Don’t take this the wrong way, but I’m single. I just want you to know in case your wife is anxious. What I mean is, I don’t want anyone to be uncomfortable with the fact that it’s a single college junior setting all this up. Anyway, I think people should be up front. Is this too personal? So far, I should say, you’ve been very adept at appearing quite personal in your letters but upon rereading them, I can see you’ve actually told me nothing about yourself. Is there anything to tell? I remember reading Flaubert somewhere saying that you had to be orderly in your life so you could be violently original in your work. If he’s right, you must be as interesting as sawmill gravy in person. Still, why don’t you tell me the basics? The name of your wife and children, for starters? (If you have any …)
My uncle says I am being a mover and a shaker by getting you down to Bard. Is that how you see it? Are Canadians like the English? If so, I’ve been pretty pushy in terms of how you guys are.
God I really like you. I was just realizing this. Your letters get better when I reread them. I hope you will let me take you to my favourite cake and tea joint when you get to Bard (although this place is in Rhinebeck — a little hole-in-the-wall of a town near here) and we will talk about all kinds of things. Last time you wrote you said that you thought collage was a nostalgic impulse. I think you’re wrong. Can we argue about this? Kurt Schwitters would laugh up his sleeve at you for saying that. His collages are like writing letters. Letters are collages, aren’t they? Educations are collages, too. That’s why they call it college har har. The café I’m taking you to is called the Blue Chair. They have chocolate chip cookies as thick as your fist. Write me soon.
After crossing the field in a small army of hands, the boxes made it safely to the gallery. Mrs. Vankoughnet seemed impressed with Martin and shook his hand as if he were already important. She gave him some documents describing the gallery’s obligations to him, and vice versa, but he wasn’t interested in them, and two days later, when it turned out he was to have signed them, they’d vanished.
Bringing Martin to campus gave me a kind of celebrity that had previously been Molly’s, and I basked in it. For the rest of the first afternoon, fellow students from the fine arts programs followed us around like trained geese, asking Martin questions in little embarrassed voices. No one knew how famous or unknown he was (the truth was closer to the latter), but the fact of his being from another country made him authentic in the eyes of students who’d grown up in cow-towns all around the state. They formed a semicircle around him, drifting back as we walked through them.
Where do you get your ideas?
I don’t think I have ideas, Martin said, and everyone laughed, as if he were joking. I don’t, he repeated.
But, said one of the girls, there are ideas in your art.

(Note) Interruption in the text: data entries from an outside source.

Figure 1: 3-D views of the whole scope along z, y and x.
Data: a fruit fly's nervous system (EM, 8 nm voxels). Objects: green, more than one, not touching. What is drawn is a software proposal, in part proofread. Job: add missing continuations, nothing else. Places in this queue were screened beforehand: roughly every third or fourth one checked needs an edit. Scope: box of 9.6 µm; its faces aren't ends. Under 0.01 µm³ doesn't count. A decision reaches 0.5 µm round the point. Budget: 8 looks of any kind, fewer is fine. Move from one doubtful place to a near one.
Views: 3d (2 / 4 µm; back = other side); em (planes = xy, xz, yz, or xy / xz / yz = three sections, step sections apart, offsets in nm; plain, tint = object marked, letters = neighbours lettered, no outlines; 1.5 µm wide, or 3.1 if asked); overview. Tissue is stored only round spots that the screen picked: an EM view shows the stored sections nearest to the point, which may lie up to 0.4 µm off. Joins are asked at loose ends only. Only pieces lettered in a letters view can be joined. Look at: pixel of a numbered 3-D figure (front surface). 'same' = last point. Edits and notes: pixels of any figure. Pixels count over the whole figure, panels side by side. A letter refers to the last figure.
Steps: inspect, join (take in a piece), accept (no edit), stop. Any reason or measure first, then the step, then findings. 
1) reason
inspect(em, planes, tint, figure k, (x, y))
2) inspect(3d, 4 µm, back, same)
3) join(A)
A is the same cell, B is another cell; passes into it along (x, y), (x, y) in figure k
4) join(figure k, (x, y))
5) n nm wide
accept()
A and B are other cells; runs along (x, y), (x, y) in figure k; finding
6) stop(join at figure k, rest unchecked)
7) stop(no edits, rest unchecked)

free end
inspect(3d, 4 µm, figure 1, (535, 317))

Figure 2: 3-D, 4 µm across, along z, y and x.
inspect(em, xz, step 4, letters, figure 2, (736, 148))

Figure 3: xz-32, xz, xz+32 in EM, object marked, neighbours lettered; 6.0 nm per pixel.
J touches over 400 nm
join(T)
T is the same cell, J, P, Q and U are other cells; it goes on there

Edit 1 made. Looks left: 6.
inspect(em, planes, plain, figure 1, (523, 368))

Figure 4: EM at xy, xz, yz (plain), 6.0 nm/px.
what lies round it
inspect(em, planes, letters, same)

I don’t do it on purpose, said Martin.
Are you a surrealist? said a tall printmaker with a shaved head.
No.
Would a surrealist admit he was a surrealist?
Yes.
You idiot, said someone else. It was the Dadaists who went around saying they weren’t anything.
The little crowd started buzzing. No, said someone else, they admitted they were Dadaists! They all pretended they didn’t care about the art world, but they were soooo big on making sure everyone spelled “Dada” right.

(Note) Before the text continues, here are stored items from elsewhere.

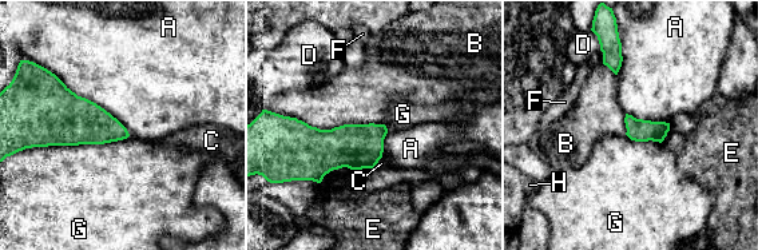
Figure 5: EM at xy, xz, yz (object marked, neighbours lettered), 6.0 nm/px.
A touches over 650 nm
accept()
A, B, C, D, E, F, G and H are other cells; border along (282, 114), (320, 129), (384, 124) in figure 5; none of them fits

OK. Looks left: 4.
inspect(overview)

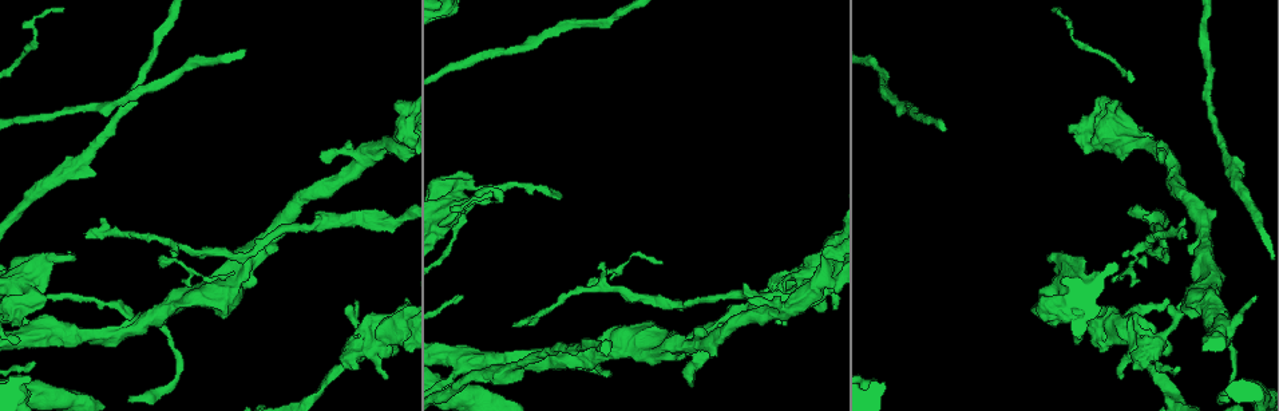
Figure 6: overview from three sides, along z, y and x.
branch stops here
inspect(em, xz, step 8, tint, figure 6, (781, 323))

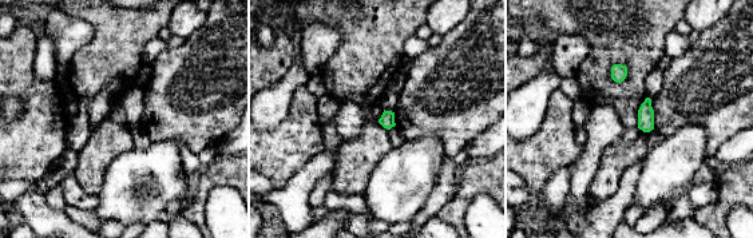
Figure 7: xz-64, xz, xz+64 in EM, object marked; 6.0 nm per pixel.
inspect(em, planes, letters, same)

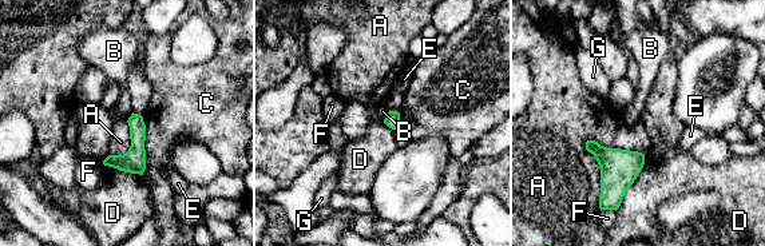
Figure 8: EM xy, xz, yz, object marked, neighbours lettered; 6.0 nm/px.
accept()
A, B, C, D, E, F and G are other cells; border along (389, 110), (383, 119) in figure 8; none of them fits

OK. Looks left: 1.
stop(join at figure 3, rest unchecked)

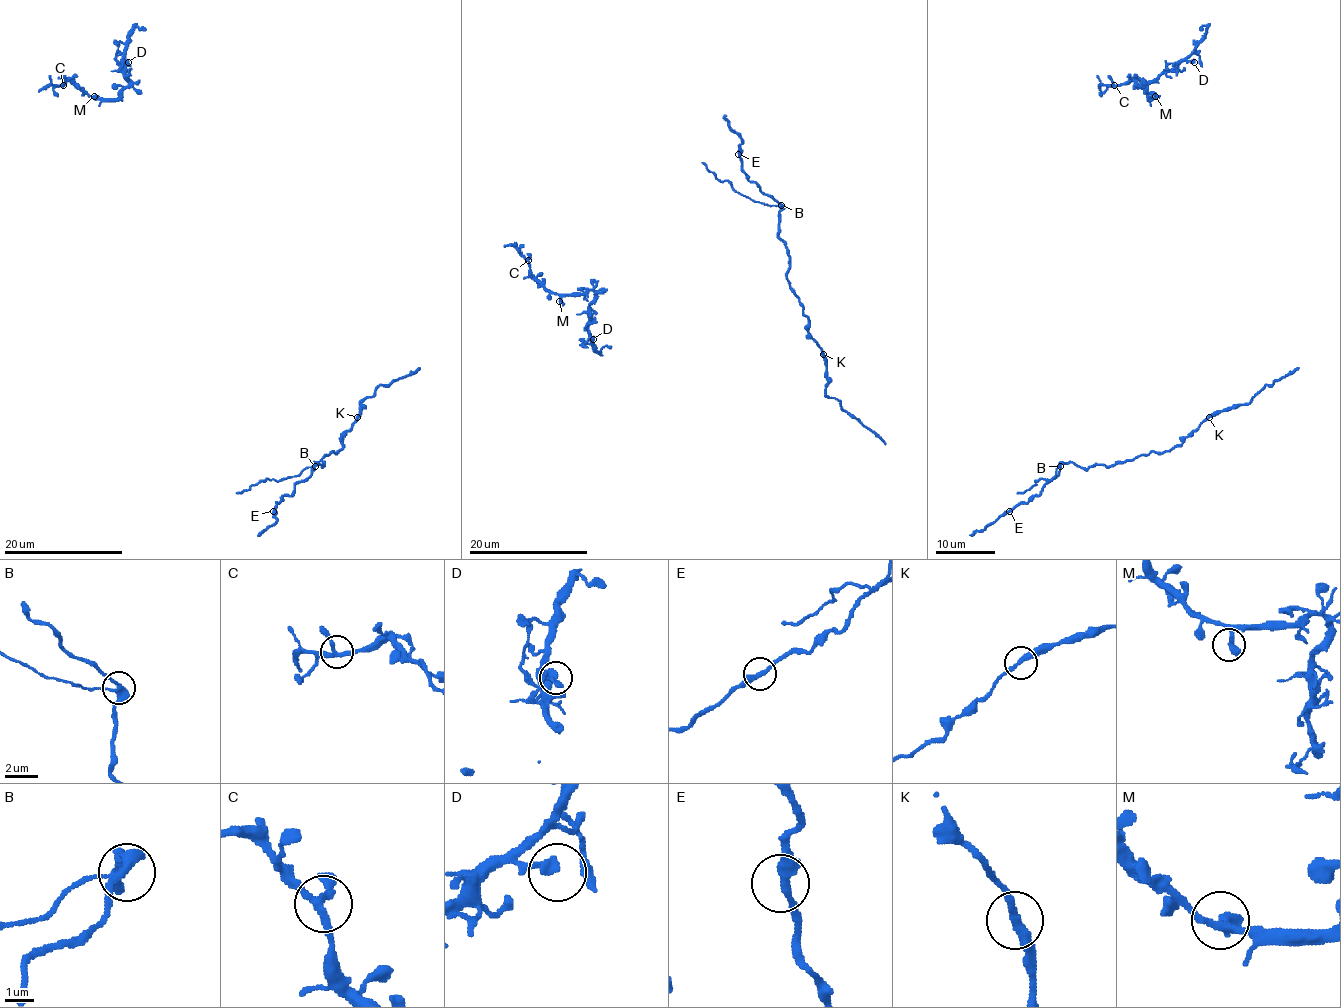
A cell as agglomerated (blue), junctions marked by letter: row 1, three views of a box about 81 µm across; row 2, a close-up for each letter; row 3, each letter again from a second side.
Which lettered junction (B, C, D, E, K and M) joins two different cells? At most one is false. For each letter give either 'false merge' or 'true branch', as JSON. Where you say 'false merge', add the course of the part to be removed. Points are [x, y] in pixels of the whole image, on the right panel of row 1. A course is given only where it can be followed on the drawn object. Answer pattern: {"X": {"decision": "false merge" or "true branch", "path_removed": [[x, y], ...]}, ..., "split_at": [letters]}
{"B": {"decision": "false merge", "path_removed": [[1059, 466], [1059, 474], [1050, 481], [1039, 478], [1028, 490], [1016, 493]]}, "C": {"decision": "true branch"}, "D": {"decision": "true branch"}, "E": {"decision": "true branch"}, "K": {"decision": "true branch"}, "M": {"decision": "true branch"}, "split_at": ["B"]}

Go ahead, spell “Dada” wrong for me.
I pulled Martin away from them. Let’s have supper somewhere else, I said.
I want one of those cookies you’ve talked about.
We left the freshmen behind, waving their arms.
I made him wait outside the dorm while I changed, then got into a borrowed car in an agonized-over dress that rode up every time I clutched. Keep your hands off, I said, then pointed to the gearshift to clear up any confusion. I’d borrowed a car from a friend who hadn’t witnessed the fate of the other one. Martin sat quietly in the passenger seat, his hands folded over his legs. For the first time since he’d arrived, there was an uncomfortable silence, an appropriate silence for two people who hardly knew each other, and the feeling that I was out of my element briefly took hold. Then I nervously started rambling, shooting in the dark for subject matter that he might want to add his two cents to: the benefits of small schools over large ones; the problems of teenage pregnancy; some thoughts on the differences between Americans and Canadians in which some ideas of the colour of currencies were forwarded, and finally, a short tractate on cows and weather.
Finally he said, I’m not actually Canadian, as you know. I still think of myself as Irish.
You don’t sound Irish, though. I mean you don’t have an accent.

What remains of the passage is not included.